** Opening Passage shown block **

Primate communication is multimodal (Slocombe et al. 2011; Liebal et al. accepted), and compositionality might also occur through the recombination of different elements across modalities. To date, however, very few studies have investigated whether species other than humans compositionally recombine elements across different modalities (i.e. gestures, vocalizations and facial expressions) to create new meaningful elements. Moreover, the limited number of studies that used such a multimodal approach did not specifically target compositionality in these combinations. Both Hobaiter and colleagues (2017) and Wilke and colleagues (2017), for instance, focussed on combinations of gestures and vocalizations, and were interested in response patterns to these combinations as compared to their single components. Oña and colleagues (2019) also investigated multi-modal combinations in chimpanzees, but focused on the combination of gestures and facial expressions in a semi-wild setting. In this study, they found that different combinations elicited different responses, in that adding a specific facial expression to a gesture modified the likelihood of a specific response to occur (Oña et al. 2019). In particular, the combination of this facial expression with one gesture type increased the likelihood of affiliative behaviour, while it eliminated the bias toward an affiliative response when combined with a different gesture type. Thus, while this study did not conclude that the different facial and gestural components have specific meanings and that new meanings are created with their combination, it suggests that facial expressions may fulfil the important function of modifying following or co-occurring gestures. In other words, facial expressions might change the context in which a gesture is used and therefore impact the recipient’s response and the outcome of social interactions (Oña et al. 2019).

** Closing Passage shown block **
** Opening Records provided block **

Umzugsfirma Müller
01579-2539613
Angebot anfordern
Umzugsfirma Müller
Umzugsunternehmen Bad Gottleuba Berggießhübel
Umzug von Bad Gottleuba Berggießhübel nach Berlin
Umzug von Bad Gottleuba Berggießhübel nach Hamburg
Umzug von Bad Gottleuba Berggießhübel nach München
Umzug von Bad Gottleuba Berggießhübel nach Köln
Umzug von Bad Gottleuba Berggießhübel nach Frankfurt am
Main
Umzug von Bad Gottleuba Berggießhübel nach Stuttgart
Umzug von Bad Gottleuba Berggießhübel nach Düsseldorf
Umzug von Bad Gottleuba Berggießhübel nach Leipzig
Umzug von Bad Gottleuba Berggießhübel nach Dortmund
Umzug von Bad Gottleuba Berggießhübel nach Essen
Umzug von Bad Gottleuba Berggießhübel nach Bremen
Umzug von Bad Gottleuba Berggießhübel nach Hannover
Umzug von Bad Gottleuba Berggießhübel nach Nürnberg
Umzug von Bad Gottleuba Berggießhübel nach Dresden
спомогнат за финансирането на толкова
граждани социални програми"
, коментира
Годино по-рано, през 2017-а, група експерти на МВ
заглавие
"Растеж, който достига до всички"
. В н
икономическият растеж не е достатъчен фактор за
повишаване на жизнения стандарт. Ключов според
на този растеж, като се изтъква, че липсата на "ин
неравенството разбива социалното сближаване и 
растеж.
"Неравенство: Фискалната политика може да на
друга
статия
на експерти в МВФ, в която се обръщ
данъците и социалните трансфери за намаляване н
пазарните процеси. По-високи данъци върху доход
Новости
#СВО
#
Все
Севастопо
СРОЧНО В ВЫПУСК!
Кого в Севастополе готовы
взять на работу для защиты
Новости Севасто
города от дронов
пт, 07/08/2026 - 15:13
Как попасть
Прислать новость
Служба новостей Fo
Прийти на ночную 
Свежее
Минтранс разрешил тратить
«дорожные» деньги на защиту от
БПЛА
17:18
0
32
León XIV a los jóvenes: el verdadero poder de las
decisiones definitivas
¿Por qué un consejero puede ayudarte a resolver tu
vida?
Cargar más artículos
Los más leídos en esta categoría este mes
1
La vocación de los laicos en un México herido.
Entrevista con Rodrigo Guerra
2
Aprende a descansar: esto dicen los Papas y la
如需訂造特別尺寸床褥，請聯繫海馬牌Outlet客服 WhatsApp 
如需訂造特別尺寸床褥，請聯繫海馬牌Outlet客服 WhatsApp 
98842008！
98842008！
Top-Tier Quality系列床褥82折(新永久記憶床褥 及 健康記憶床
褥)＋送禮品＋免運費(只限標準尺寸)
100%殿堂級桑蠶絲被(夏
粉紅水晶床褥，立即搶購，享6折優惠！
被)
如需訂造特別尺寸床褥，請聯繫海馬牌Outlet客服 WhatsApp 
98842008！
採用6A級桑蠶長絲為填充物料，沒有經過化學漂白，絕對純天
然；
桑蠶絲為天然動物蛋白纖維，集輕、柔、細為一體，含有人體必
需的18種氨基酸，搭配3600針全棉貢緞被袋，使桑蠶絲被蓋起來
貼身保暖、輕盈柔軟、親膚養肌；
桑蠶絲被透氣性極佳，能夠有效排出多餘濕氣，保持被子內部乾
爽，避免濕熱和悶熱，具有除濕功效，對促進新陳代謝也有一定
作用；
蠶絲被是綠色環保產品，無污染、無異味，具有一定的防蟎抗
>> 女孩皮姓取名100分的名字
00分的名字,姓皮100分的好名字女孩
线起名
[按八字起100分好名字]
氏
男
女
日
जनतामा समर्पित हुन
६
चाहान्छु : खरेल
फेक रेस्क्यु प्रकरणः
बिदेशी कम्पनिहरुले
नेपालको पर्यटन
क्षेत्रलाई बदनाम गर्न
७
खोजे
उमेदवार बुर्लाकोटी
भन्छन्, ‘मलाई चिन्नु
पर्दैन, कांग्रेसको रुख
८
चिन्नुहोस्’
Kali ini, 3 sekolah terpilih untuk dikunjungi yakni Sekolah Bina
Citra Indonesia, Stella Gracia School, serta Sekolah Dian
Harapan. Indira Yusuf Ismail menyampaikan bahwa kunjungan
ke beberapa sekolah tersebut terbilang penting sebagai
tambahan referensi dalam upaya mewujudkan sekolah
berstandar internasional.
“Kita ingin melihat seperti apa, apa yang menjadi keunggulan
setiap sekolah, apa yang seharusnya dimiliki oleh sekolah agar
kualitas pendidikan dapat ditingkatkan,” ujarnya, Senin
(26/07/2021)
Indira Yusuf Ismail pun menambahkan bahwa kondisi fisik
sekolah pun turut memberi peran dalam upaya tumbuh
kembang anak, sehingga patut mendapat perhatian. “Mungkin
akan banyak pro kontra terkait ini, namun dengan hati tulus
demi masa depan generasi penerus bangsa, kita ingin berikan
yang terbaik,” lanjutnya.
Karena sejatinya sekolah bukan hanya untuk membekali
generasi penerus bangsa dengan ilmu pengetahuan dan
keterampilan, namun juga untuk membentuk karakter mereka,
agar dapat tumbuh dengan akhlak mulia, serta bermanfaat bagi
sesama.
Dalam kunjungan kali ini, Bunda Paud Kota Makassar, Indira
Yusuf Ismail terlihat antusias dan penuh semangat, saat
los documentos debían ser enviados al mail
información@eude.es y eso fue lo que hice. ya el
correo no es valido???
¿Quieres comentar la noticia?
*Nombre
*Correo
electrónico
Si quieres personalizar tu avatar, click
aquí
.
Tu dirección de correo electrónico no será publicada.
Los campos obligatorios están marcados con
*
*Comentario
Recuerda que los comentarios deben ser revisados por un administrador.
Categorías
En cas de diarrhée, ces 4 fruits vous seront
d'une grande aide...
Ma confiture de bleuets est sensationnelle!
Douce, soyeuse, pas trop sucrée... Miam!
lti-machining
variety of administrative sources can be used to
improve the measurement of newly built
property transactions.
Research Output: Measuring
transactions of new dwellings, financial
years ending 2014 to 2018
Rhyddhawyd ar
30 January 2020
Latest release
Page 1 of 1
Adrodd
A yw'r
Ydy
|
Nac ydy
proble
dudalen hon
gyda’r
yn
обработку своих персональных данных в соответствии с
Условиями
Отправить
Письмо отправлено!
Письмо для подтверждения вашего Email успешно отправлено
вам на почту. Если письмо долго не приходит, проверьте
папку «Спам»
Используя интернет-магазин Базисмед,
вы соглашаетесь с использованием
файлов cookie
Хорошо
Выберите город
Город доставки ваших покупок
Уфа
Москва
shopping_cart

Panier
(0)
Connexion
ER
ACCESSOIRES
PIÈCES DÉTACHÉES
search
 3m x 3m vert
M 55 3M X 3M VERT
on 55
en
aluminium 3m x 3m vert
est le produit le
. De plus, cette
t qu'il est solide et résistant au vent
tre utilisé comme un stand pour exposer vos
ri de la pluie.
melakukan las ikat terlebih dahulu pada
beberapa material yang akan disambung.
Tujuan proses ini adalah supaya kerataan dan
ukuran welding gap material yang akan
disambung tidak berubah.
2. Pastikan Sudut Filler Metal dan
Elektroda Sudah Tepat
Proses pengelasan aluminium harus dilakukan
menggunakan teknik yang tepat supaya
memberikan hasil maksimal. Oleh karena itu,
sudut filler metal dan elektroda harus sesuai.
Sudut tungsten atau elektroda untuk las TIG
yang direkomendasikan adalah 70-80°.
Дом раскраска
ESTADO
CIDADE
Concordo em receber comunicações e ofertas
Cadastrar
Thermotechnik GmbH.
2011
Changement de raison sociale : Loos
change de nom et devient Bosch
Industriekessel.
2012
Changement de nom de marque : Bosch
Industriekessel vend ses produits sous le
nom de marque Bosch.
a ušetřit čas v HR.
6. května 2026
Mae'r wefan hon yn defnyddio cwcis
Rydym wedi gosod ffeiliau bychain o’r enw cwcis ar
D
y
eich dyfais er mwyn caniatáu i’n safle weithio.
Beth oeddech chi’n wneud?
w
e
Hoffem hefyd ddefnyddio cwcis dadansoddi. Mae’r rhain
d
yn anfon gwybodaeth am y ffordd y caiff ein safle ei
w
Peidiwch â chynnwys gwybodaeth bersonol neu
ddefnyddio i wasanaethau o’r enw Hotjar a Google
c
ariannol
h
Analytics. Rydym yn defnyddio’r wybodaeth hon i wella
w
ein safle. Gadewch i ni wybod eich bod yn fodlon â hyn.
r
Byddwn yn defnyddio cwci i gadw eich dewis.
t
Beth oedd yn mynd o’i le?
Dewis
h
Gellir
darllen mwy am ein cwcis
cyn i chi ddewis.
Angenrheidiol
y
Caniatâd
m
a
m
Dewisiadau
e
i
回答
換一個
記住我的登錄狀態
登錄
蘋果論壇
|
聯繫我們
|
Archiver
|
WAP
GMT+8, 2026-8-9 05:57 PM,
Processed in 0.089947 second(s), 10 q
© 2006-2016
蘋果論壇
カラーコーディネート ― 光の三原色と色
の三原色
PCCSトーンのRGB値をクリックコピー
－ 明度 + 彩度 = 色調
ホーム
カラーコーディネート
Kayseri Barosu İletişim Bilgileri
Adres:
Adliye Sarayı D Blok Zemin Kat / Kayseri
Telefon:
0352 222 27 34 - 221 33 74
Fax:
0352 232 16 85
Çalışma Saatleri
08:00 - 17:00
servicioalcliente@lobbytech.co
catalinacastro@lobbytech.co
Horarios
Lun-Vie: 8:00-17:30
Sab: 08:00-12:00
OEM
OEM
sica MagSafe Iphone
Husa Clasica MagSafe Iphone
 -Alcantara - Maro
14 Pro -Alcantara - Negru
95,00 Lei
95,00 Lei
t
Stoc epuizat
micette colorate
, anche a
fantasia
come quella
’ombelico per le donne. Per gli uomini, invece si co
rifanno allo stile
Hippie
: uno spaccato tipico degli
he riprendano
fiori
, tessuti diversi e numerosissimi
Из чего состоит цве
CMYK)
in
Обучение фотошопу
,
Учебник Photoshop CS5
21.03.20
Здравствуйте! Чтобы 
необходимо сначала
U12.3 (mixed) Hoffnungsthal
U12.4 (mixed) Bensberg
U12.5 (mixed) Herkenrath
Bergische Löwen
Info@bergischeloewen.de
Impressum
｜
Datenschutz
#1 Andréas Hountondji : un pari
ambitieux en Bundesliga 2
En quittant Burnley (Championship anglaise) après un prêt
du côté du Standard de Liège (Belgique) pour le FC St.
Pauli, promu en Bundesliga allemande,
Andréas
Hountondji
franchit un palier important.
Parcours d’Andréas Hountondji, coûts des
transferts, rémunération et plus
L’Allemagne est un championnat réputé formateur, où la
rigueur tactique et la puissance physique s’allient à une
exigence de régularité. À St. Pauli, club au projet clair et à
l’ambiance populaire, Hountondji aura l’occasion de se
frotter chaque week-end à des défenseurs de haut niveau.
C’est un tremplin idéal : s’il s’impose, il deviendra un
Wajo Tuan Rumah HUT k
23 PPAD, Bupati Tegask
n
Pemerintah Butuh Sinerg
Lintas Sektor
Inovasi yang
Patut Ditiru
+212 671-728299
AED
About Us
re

** Closing Records provided block **

# [Instructions]
a – Answer these questions from the passage on primate communication.
(i) Which two kinds of signals did Hobaiter and colleagues (2017) and Wilke and colleagues (2017) look at in combination?
(ii) In what kind of setting did Oña and colleagues (2019) study chimpanzees?
(iii) What function may facial expressions fulfil, according to the passage?
b – Carry on the passage on primate communication with a paragraph that picks up after its final sentence.
Nothing in the rows is needed.

# [Results]
a –
(i) Gestures and vocalizations.
(ii) A semi-wild setting.
(iii) Modifying following or co-occurring gestures.

b –
In line with these findings, we suggest considering the concept of meta-communication as a special aspect of compositionality, given that this term typically refers to those signals (“secondary communication”) that alter the meaning of other behavioural elements (“primary communication”; Bateson 1955; see Mitchell 1991, for a detailed discussion about the use of this term). Meta-communicative signals, for instance, are those that convey a playful meaning to behaviours that otherwise belong to the aggressive repertoire of a species, like hitting or wrestling, or that are generally used in other functional contexts (e.g. Bateson 1956; Fagen 1981; Bekoff & Allen 1998; Pellis & Pellis 2009). As for compositional combinations, therefore, signals and behavioural elements acquire a different meaning when they are combined, as compared to when they are independently produced. In primates, a variety of signals might serve a meta-communicatory function, including facial expressions, body gestures and vocalizations (Bekoff 1972, 1995; Yangi & Berman 2014). However, most evidence of a meta-communicatory function has been found for play face (or relaxed open mouth-face) – a facial expression that primates often use in the context of play (e.g. van Hoof 1972; Palagi 2008; Spinka et al. 2016). Play faces, in particular, appear to clarify the playful meaning of behaviours that may otherwise appear agonistic (e.g. Pellis & Pellis 1996; Bekoff & Allen 1998; Palagi 2008, 2009), likely preventing aggressive escalations among players (Waller & Dunbar 2005). Indeed, play faces more frequently occur during rough or contact play, like wrestling (e.g. Fedigan 1972; Chevalier-Skolnikoff 1974; Palagi 2007; Palagi & Paoli 2007; Demuru et al. 2015), and they are often associated to longer play bouts (e.g. Palagi 2007; Waller & Cherry 2012; Spinka et al. 2016) and a higher number of players (e.g. Palagi 2008).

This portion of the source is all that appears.